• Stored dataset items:
*** Block opens ***
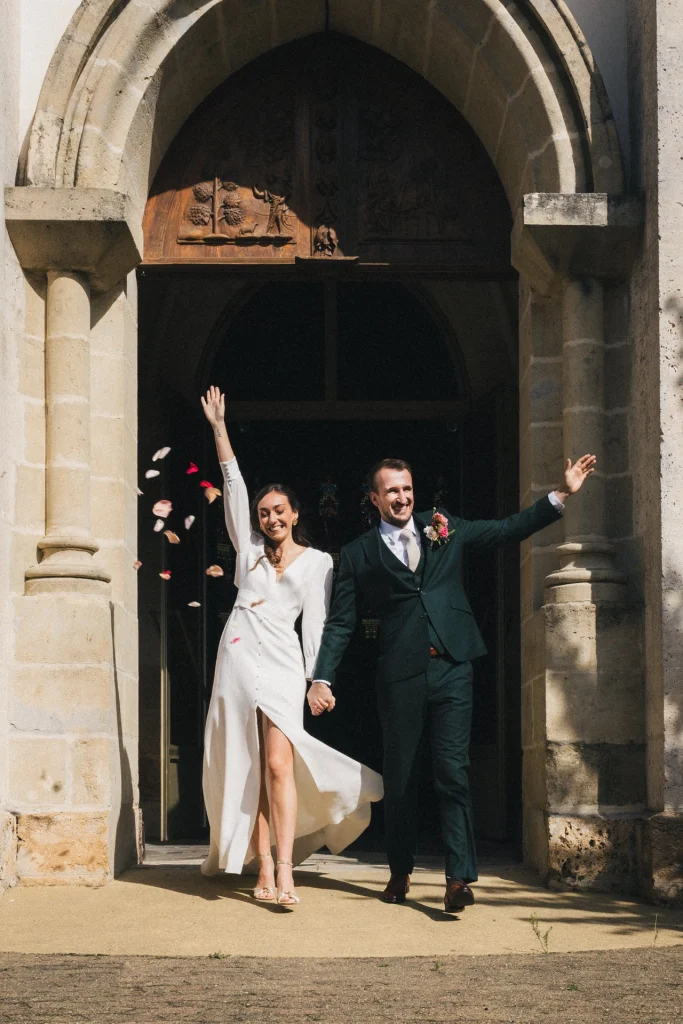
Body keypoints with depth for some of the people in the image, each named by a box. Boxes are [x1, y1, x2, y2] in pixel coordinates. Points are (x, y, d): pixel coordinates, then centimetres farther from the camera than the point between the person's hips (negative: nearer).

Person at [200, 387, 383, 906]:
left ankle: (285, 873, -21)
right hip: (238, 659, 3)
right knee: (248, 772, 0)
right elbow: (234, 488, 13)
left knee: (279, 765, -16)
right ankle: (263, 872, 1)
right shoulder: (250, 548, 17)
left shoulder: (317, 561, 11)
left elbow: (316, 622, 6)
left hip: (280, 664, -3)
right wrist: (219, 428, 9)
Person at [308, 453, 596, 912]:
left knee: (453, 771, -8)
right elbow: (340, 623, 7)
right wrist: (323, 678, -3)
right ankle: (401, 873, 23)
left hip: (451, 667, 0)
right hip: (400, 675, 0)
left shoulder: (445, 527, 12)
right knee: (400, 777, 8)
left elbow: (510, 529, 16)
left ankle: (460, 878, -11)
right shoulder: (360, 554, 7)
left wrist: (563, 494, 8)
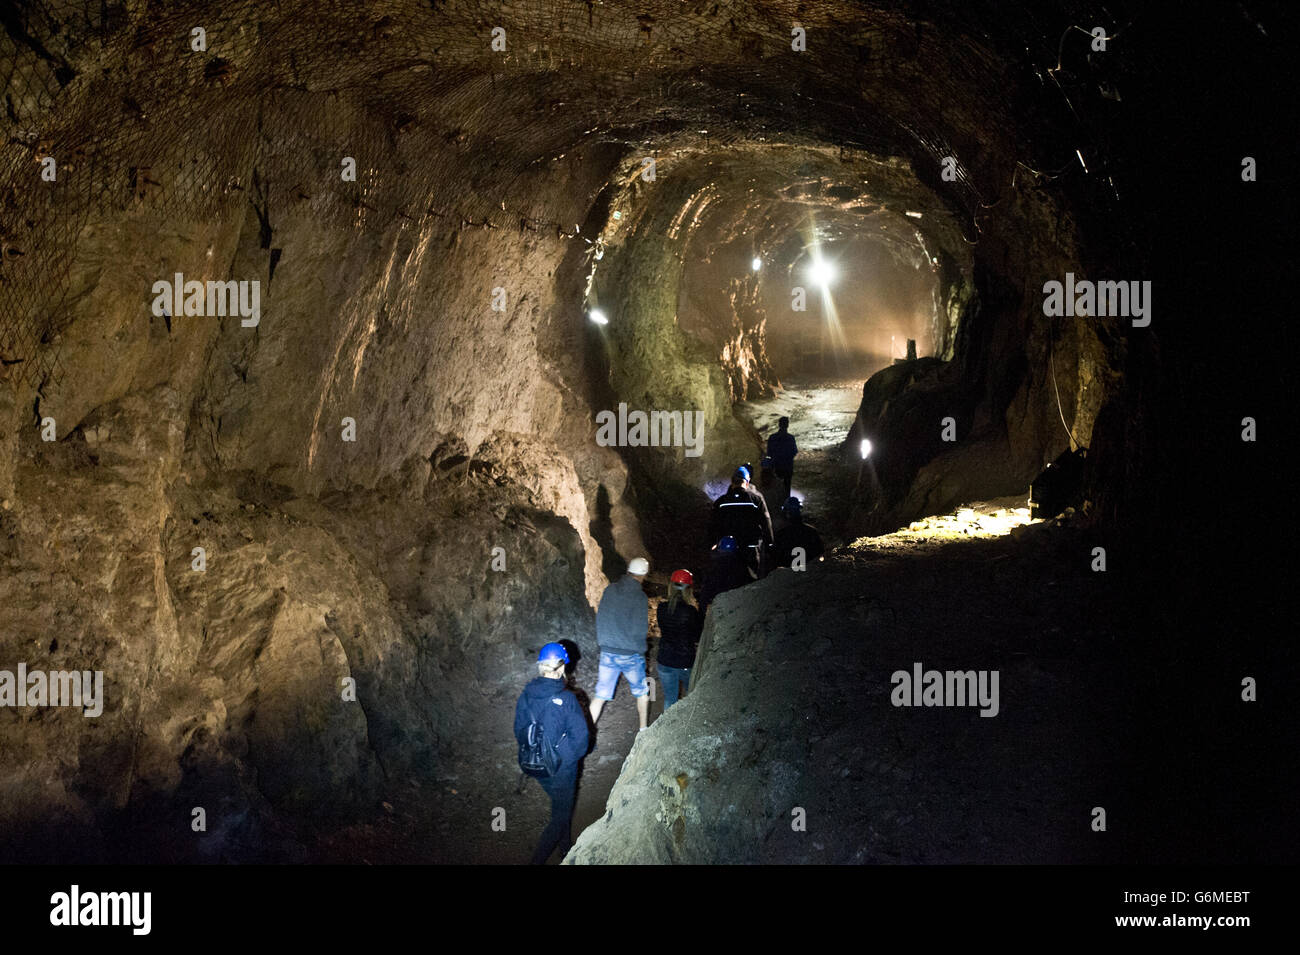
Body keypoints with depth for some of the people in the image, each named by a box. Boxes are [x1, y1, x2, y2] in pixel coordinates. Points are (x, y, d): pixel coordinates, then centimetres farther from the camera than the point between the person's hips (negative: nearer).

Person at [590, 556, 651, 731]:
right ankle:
*** Block closes ***
*** Block opens ***
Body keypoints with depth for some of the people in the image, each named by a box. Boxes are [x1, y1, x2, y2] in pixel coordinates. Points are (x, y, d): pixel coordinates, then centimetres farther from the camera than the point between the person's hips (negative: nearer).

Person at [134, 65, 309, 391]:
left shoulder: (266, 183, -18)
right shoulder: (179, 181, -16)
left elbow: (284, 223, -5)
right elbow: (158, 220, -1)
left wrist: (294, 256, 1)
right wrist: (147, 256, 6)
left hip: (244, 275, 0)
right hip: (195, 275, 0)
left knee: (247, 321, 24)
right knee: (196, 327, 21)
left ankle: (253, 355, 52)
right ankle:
*** Block closes ***
*** Block opens ***
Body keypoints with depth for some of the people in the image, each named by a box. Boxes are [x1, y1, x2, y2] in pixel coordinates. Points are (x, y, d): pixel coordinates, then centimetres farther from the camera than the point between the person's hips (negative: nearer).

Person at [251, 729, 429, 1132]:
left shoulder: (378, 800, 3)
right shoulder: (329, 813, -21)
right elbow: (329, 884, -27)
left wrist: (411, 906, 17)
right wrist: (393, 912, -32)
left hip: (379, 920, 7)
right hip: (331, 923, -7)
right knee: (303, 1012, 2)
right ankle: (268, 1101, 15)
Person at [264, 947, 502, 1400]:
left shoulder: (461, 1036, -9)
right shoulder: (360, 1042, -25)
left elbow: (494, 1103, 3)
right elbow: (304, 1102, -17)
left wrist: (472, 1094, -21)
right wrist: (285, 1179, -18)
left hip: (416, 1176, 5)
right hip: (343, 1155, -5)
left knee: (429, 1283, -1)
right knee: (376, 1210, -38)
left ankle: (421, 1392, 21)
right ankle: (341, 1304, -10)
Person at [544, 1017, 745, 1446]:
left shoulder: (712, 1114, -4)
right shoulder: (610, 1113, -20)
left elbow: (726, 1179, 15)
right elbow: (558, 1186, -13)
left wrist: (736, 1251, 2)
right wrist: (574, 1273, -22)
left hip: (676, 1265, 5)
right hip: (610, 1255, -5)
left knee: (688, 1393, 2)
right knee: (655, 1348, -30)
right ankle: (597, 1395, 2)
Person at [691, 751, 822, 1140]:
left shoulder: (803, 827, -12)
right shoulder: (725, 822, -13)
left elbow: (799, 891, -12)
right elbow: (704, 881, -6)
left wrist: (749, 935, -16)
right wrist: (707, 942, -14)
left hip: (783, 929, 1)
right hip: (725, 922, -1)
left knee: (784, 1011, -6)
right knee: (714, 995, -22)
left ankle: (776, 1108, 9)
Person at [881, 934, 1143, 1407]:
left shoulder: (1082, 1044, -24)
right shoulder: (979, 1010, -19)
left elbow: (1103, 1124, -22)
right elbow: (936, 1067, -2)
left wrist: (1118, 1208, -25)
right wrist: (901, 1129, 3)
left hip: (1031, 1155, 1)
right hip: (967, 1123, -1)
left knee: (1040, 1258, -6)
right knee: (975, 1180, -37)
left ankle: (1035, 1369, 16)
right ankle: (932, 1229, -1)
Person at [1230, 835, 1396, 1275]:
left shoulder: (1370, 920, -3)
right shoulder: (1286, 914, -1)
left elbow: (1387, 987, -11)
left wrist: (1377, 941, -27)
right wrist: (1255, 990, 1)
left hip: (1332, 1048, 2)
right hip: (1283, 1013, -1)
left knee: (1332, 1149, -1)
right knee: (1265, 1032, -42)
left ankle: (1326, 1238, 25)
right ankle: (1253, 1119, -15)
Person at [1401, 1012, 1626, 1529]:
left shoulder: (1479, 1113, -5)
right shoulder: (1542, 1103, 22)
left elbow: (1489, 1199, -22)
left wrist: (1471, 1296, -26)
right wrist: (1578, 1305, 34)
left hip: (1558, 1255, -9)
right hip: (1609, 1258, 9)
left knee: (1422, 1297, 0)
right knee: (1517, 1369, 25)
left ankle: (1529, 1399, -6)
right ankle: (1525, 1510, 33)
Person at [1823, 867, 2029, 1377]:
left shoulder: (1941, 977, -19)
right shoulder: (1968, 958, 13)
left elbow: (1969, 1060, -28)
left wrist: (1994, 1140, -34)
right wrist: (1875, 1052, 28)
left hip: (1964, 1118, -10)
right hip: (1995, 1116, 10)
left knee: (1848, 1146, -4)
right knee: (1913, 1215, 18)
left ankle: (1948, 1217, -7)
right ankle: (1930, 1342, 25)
*** Block closes ***
• TASK GOAL:
Reproduce, exactly as they stand in the data above, the lines from the one that holds "left elbow: (726, 1179, 15)" to the one that holds "left shoulder: (803, 827, -12)", inclusive.

• RESULT:
left elbow: (726, 1179, 15)
right elbow: (558, 1186, -13)
left wrist: (736, 1251, 2)
right wrist: (574, 1273, -22)
left hip: (676, 1265, 5)
right hip: (610, 1255, -5)
left knee: (688, 1393, 2)
right knee: (655, 1348, -30)
right ankle: (597, 1395, 2)
Person at [691, 751, 822, 1140]:
left shoulder: (803, 827, -12)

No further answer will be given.